Exercise instructions: Convert the text read from each of the entries below into a JSON list of strings, with one string per line and blank lines omitted. Include every entry, and leave the pictures themselves out of the answer.

★ ★ ★

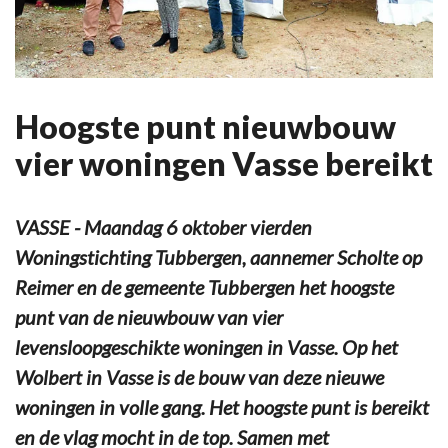
Hoogste punt nieuwbouw
vier woningen Vasse bereikt
VASSE - Maandag 6 oktober vierden
Woningstichting Tubbergen, aannemer Scholte op
Reimer en de gemeente Tubbergen het hoogste
punt van de nieuwbouw van vier
levensloopgeschikte woningen in Vasse. Op het
Wolbert in Vasse is de bouw van deze nieuwe
woningen in volle gang. Het hoogste punt is bereikt
en de vlag mocht in de top. Samen met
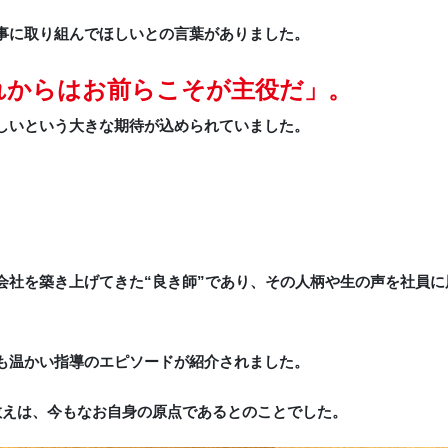
事に取り組んでほしいとの言葉がありました。
れからはお前らこそが主役だ」。
しいという大きな期待が込められていました。
会社を築き上げてきた“良き師”であり、その人柄や生の声を社員
も温かい指導のエピソードが紹介されました。
教えは、今もなお自身の原点であるとのことでした。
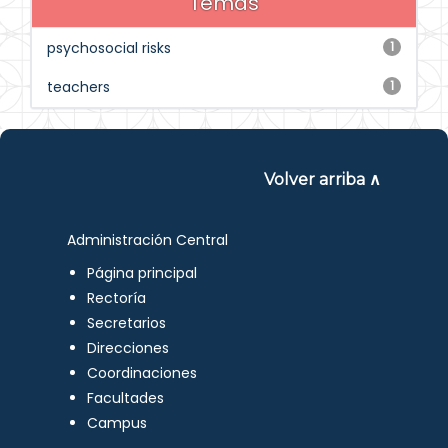
Temas
psychosocial risks
1
teachers
1
Volver arriba ∧
Administración Central
Página principal
Rectoría
Secretarios
Direcciones
Coordinaciones
Facultades
Campus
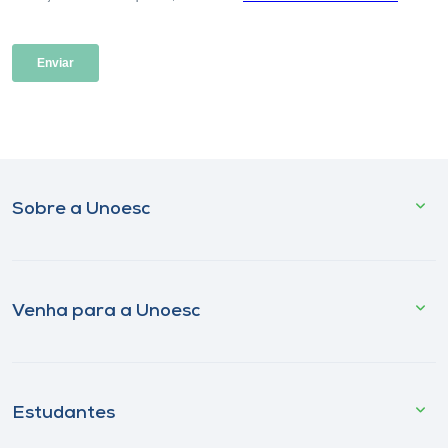
Sobre a Unoesc
Venha para a Unoesc
Estudantes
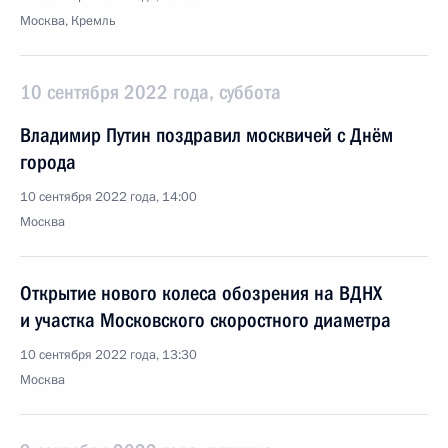
Москва, Кремль
10 сентября 2022 года, суббота
Владимир Путин поздравил москвичей с Днём
города
10 сентября 2022 года, 14:00
Москва
Открытие нового колеса обозрения на ВДНХ
и участка Московского скоростного диаметра
10 сентября 2022 года, 13:30
Москва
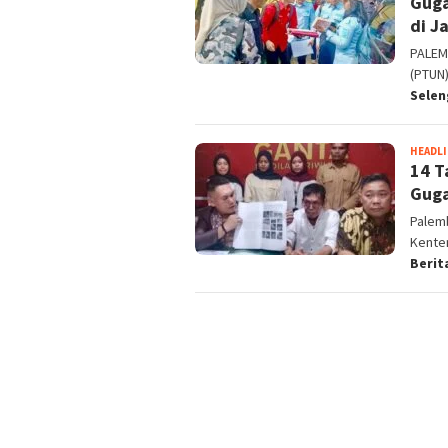
Guga
di J
PALEM
(PTUN
Sele
HEADL
14 T
Guga
Palemb
Kente
Berit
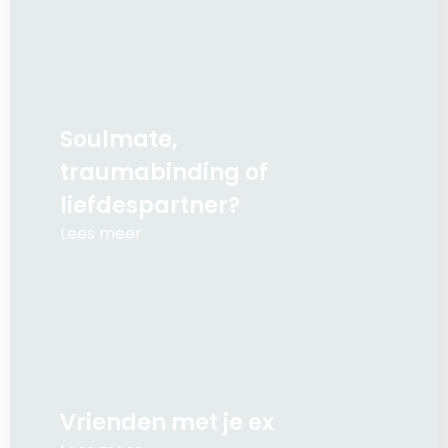
Soulmate,
traumabinding of
liefdespartner?
Lees meer
Vrienden met je ex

★ ★ ★

Expected answer:
[
  "Hoogste punt nieuwbouw",
  "vier woningen Vasse bereikt",
  "VASSE - Maandag 6 oktober vierden",
  "Woningstichting Tubbergen, aannemer Scholte op",
  "Reimer en de gemeente Tubbergen het hoogste",
  "punt van de nieuwbouw van vier",
  "levensloopgeschikte woningen in Vasse. Op het",
  "Wolbert in Vasse is de bouw van deze nieuwe",
  "woningen in volle gang. Het hoogste punt is bereikt",
  "en de vlag mocht in de top. Samen met",
  "事に取り組んでほしいとの言葉がありました。",
  "れからはお前らこそが主役だ」。",
  "しいという大きな期待が込められていました。",
  "会社を築き上げてきた“良き師”であり、その人柄や生の声を社員",
  "も温かい指導のエピソードが紹介されました。",
  "教えは、今もなお自身の原点であるとのことでした。",
  "Temas",
  "psychosocial risks",
  "1",
  "teachers",
  "1",
  "Volver arriba ∧",
  "Administración Central",
  "Página principal",
  "Rectoría",
  "Secretarios",
  "Direcciones",
  "Coordinaciones",
  "Facultades",
  "Campus",
  "Sobre a Unoesc",
  "Venha para a Unoesc",
  "Estudantes",
  "Москва, Кремль",
  "10 сентября 2022 года, суббота",
  "Владимир Путин поздравил москвичей с Днём",
  "города",
  "10 сентября 2022 года, 14:00",
  "Москва",
  "Открытие нового колеса обозрения на ВДНХ",
  "и участка Московского скоростного диаметра",
  "10 сентября 2022 года, 13:30",
  "Москва",
  "Guga",
  "di J",
  "PALEM",
  "(PTUN",
  "Sele",
  "HEADL",
  "14 T",
  "Guga",
  "Palemb",
  "Kente",
  "Berit",
  "Soulmate,",
  "traumabinding of",
  "liefdespartner?",
  "Lees meer",
  "Vrienden met je ex"
]